Poor optimization of memory access to (no-byval indirect) aggregate value arguments

Hello,

On a target with an ABI that passes aggregate value arguments indirectly (as pointers) without byval, I notice that the memory access to these arguments is optimized poorly. Consider this example with RISC-V:

Memory access to the in.p and out.p pointers remains in the critical loop, while I would have expected/hoped that LICM could promote these values to scalars in the loop body, moving the loads before the loop, and sinking the stores. (Also, the stores could be eliminated because they are not used.)

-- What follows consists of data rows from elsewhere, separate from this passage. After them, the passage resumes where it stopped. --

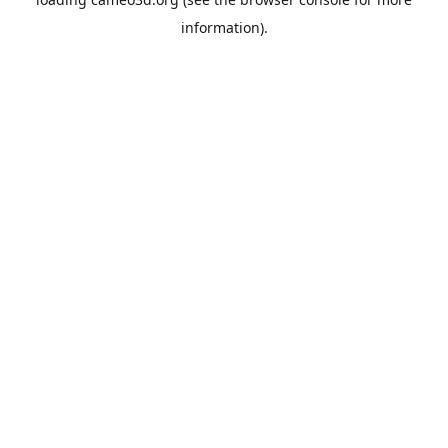
information).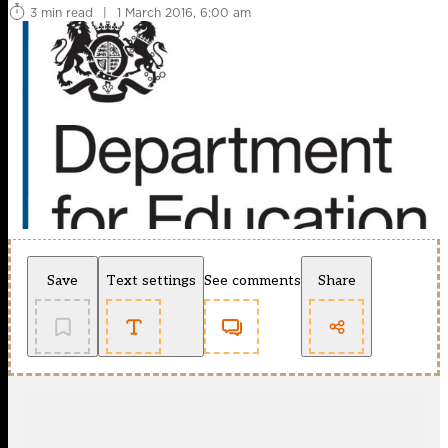
3 min read
|
1 March 2016, 6:00 am
Save
Text settings
See comments
Share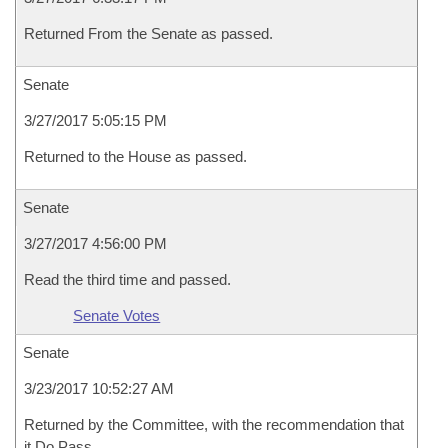
Returned From the Senate as passed.
Senate
3/27/2017 5:05:15 PM
Returned to the House as passed.
Senate
3/27/2017 4:56:00 PM
Read the third time and passed.
Senate Votes
Senate
3/23/2017 10:52:27 AM
Returned by the Committee, with the recommendation that
it Do Pass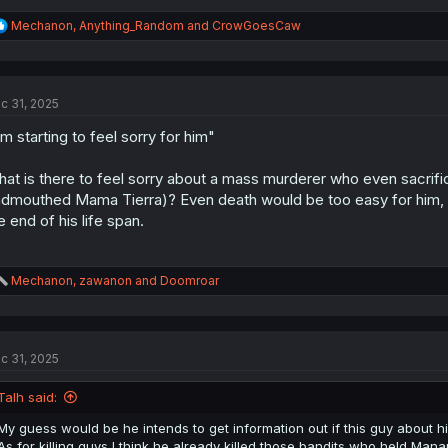
R
Mechanon
,
Anything_Random
and
CrowGoesCaw
e
a
c
t
c 31, 2025
i
o
'm starting to feel sorry for him"
n
s
:
at is there to feel sorry about a mass murderer who even sacrifi
dmouthed Mama Tierra)? Even death would be too easy for him, I w
e end of his life span.
R
Mechanon
,
zawanon
and
Doomroar
e
a
c
t
c 31, 2025
i
o
n
Talh said:
s
:
My guess would be he intends to get information out if this guy about his
As for killing guys I think he already killed those bandits who held Mana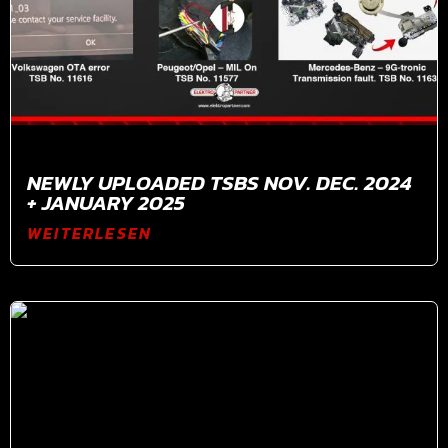
NEWLY UPLOADED TSBS NOV. DEC. 2024
+ JANUARY 2025
WEITERLESEN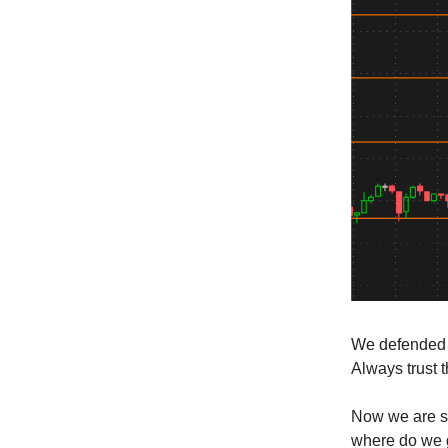
We defended w
Always trust t
Now we are si
where do we g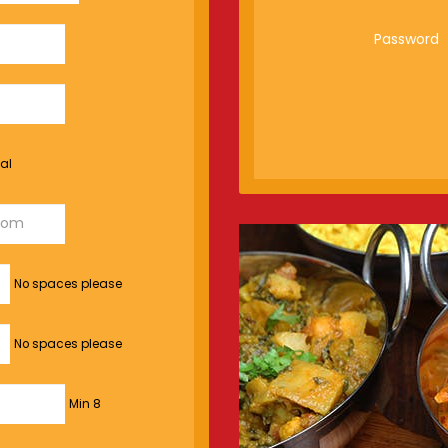
Password
al
No spaces please
No spaces please
Min 8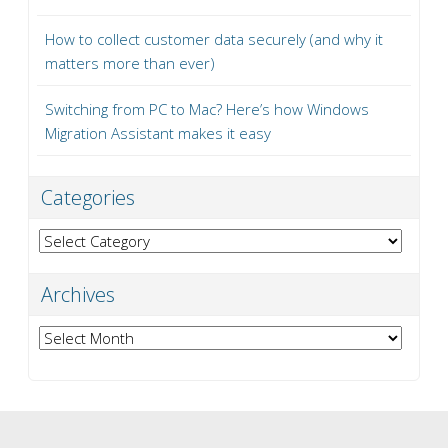
How to collect customer data securely (and why it
matters more than ever)
Switching from PC to Mac? Here’s how Windows
Migration Assistant makes it easy
Categories
Categories
Archives
Archives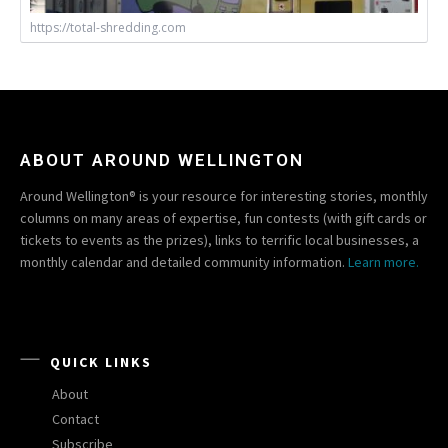
https://total-shredding.com
ABOUT AROUND WELLINGTON
Around Wellington® is your resource for interesting stories, monthly
columns on many areas of expertise, fun contests (with gift cards or
tickets to events as the prizes), links to terrific local businesses, a
monthly calendar and detailed community information.
Learn more.
QUICK LINKS
About
Contact
Subscribe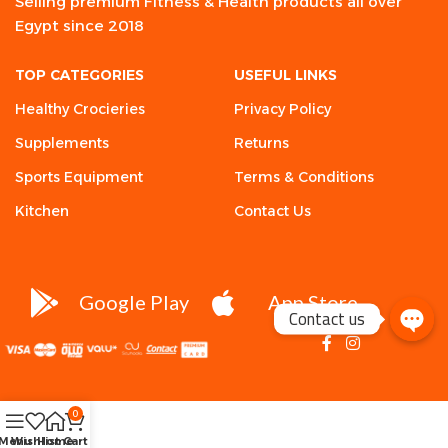
Selling premium Fitness & Health products all over
Egypt since 2018
TOP CATEGORIES
USEFUL LINKS
Healthy Crocieries
Privacy Policy
Supplements
Returns
Sports Equipment
Terms & Conditions
Kitchen
Contact Us
Google Play
App Store
Contact us
0
Menu
Wishlist
Home
Cart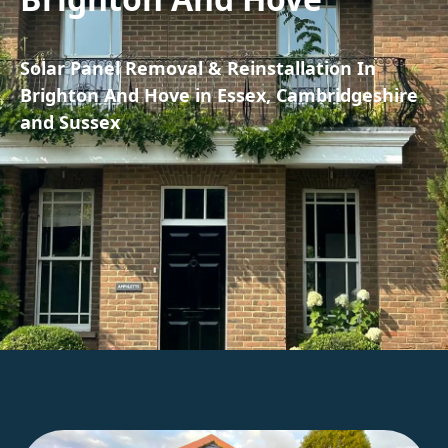
Solar Panel Removal & Reinstallation In
Brighton And Hove in Essex, Cambridgeshire
and Sussex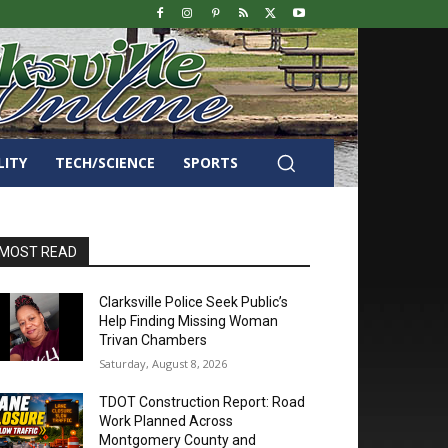
LITY
TECH/SCIENCE
SPORTS
MOST READ
Clarksville Police Seek Public’s
Help Finding Missing Woman
Trivan Chambers
Saturday, August 8, 2026
TDOT Construction Report: Road
Work Planned Across
Montgomery County and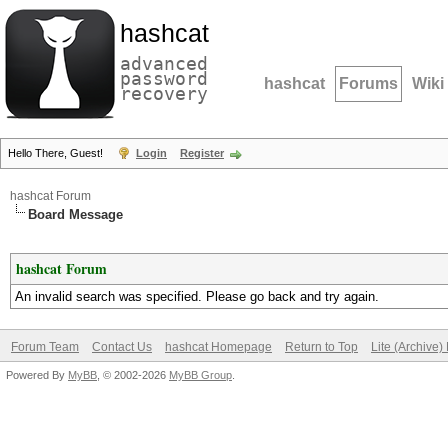
hashcat
advanced
password
hashcat
Forums
Wiki
recovery
Hello There, Guest!
Login
Register
hashcat Forum
Board Message
hashcat Forum
An invalid search was specified. Please go back and try again.
Forum Team
Contact Us
hashcat Homepage
Return to Top
Lite (Archive
Powered By
MyBB
, © 2002-2026
MyBB Group
.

I can understand how LICM does not have sufficient information about the value arguments in the LLVM IR to be able to conclude there are no aliasing accesses and do the promotions.

As an experiment, I started with the LLVM IR that is generated by clang for this function, and I notice that if I add noalias attributes to the %in and %out arguments (the pointers to the value arguments), the load/stores for in.p and out.p do get promoted. Furthermore, if add calls to an llvm.lifetime.end intrinsic at the end of the function, the stores after the loop get eliminated:

So I now have the following questions:

  • Would it be sound for clang to generate a noalias attribute for pointer parameters that are used to pass an aggregate value argument indirectly? (It would seem so, since there is a private copy of the value argument: Compiler Explorer )
  • Is it allowed to call llvm.lifetime.end on a stack object allocated by a caller?
  • Did anyone explore improving LLVM IR generated by clang for indirectly passed aggregate value arguments?

Thanks!